A sequel followed in 1989 which nobody was really very proud of. And while Aykroyd and Ramis spent the next 20 years trying to get a third movie off the ground, the sticking point was always the biggest star - Murray went on to become a serious actor, and running around Manhattan busting spirits was not what a serious actor in the 1990s was supposed to do. "I don't blame him," says Aykroyd, wistfully. "He did I and II, but an actor wants to move on. I'm one of his great friends and he mine. I created this franchise, I'd love to do 10 of them but he didn't wanna revisit it."
So, while the ghost lay dormant, what Ghostbusters came to signify only grew in strength and stature. Reitman recalls how the craze was even welcomed by teachers' associations in the US because it encouraged kids to fight imaginary ghosts instead of each other. Meanwhile, Aykroyd's original vision inspired new Ghostbusters chapters as variations on the insignia sprang up across America and Europe. That "no ghost" logo sits alongside the Nirvana smiley face as one of the most iconic T-shirts of our age. Elsewhere, Ray Parker Jr's theme song, and the iconic phrase "Who You Gonna Call?" has embedded itself in the pop cultural lexicon and can currently be heard on the 118118 ads in the UK.
Yet despite this, Ghostbusters might have laid dormant forever, had the franchise not been given a shot of life by the long-developed next-gen videogame. Determined to make their product more than a crappy tie-in, developers Terminal Reality consulted Aykroyd about donating likeness rights. He ended up offering to write the script. "I saw it right away," says Aykroyd. "It took me two seconds to realise that this would be great."
Even Murray returned - not with a hatful of diva demands, but wanting an assurance that Winston Zeddemore, the underwritten black character from the movies, would be elevated to full status.
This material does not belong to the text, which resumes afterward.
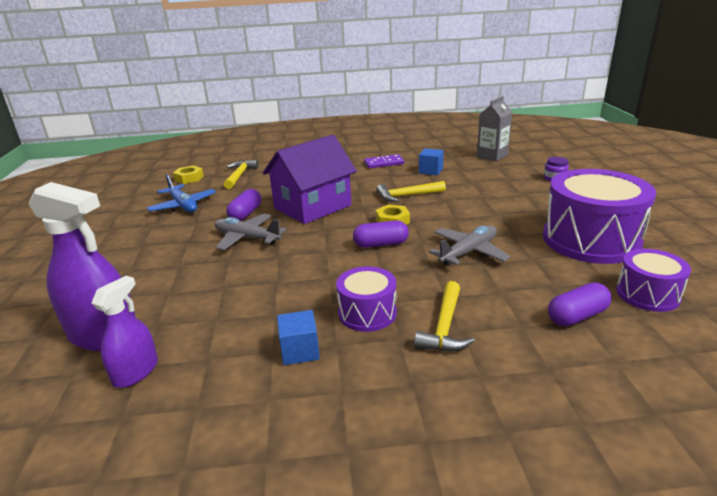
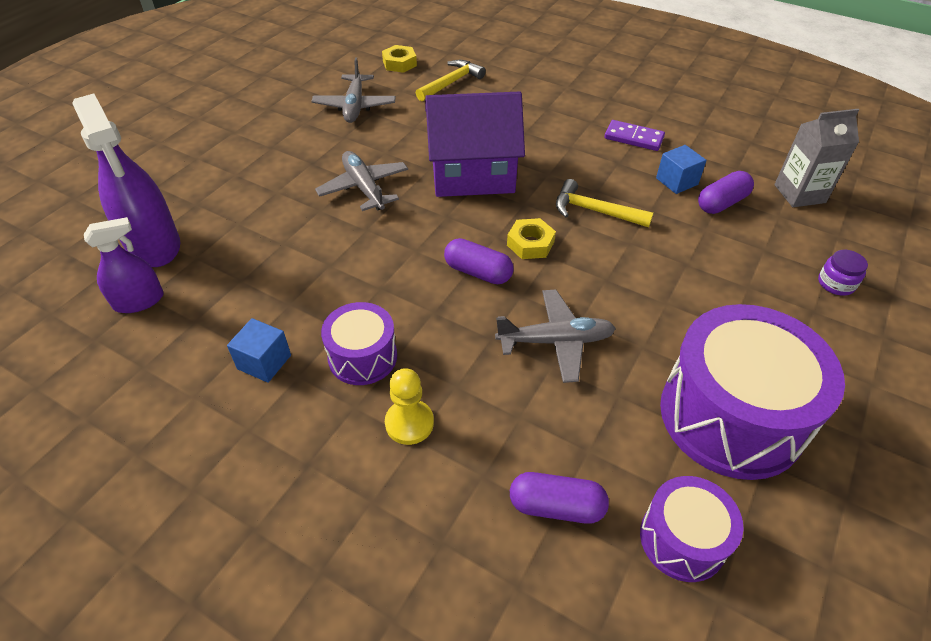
camera: 35 degrees right, 20 degrees up
(183, 206) = (354, 106): blue plane -> grey plane
(245, 214) = (398, 150): purple capsule -> purple capsule (721, 203)
(445, 327) = (409, 423): yellow hammer -> yellow pawn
And so to all intents and purposes, The Video Game is, effectively, Ghostbusters 3. A period piece, it takes place two years after the events of the second movie and sees Manhattan once again under threat. It's closer in scale to Aykroyd's original vision but in canon terms, it's the next chapter of the story.
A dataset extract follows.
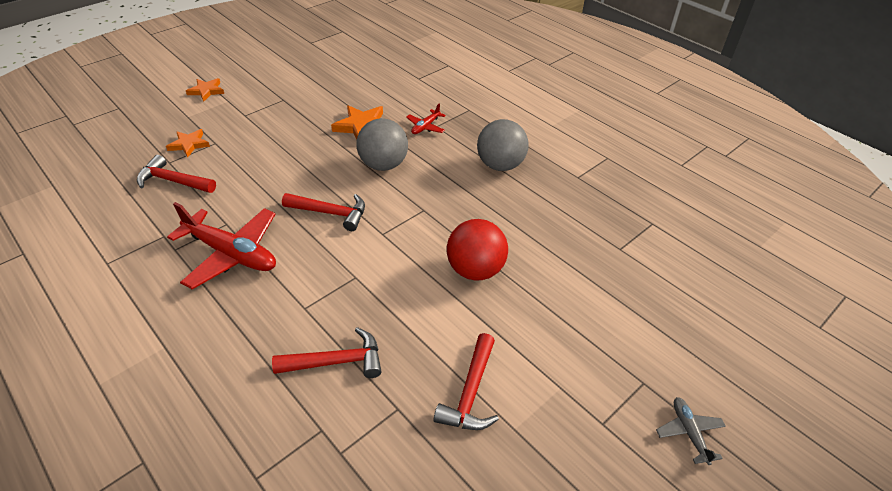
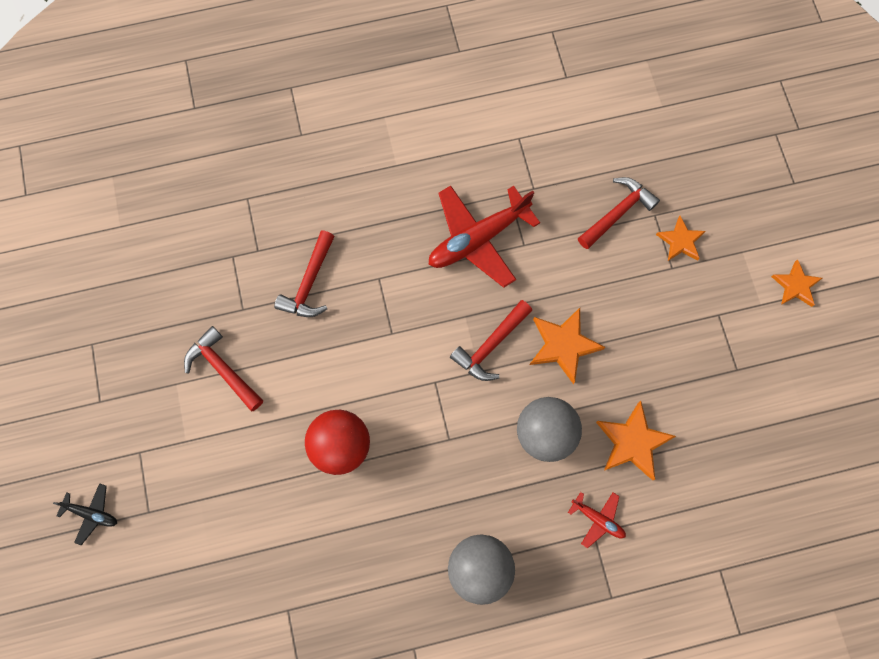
camera: 120 degrees right, 30 degrees up
(308, 176) = (563, 345): none -> orange star
(425, 127) = (598, 519): red plane -> red plane turned 150 degrees clockwise
(689, 432) = (92, 513): grey plane -> black plane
And now for the supernatural bit: after coming together for the game, all the players have stated their intentions to go back, and a script is being written by Gene Stupnitsky and Lee Eisenberg, writers on the US Office. According to reports the original cast will act as mentors, handing the company over to a new generation, likely to be from the Seth Rogen and Steve Carell class of actors who are filling up just the same space in Hollywood as Aykroyd and Murray once did. "There'll be a whole new generation that has to be trained and a leader that you'll all love when you meet her," says Aykroyd. "There'll be lots of cadets, boys and girls who'll be learning how to use the neuron splitter and the inter-planet interceptor - new tools to enable them to slip from dimension to dimension."
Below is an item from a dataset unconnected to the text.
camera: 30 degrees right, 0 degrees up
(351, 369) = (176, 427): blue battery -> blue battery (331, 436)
That is, of course, if they decide that movies are even the way to go any more. "I have what I think are two great cool science fiction stories myself right now and I think I'm gonna skip the movies altogether and find some gamers, maybe go with these guys again. I'll just give them the scripts and say, 'pretend this movie got made'."
But with sequels to the game already being thought about aloud, Ghostbusters' future looks assured - in whatever dimension.
source: guardian.co.uk/film/2009/may/23/ghostbusters-videogame-dan-aykroyd
i remember reading an article either early this year or late last year about speculation of the 4 guys from 40 YEAR OLD VIRGIN being cast as the new Ghostbuster. THAT, i wouldn't mind.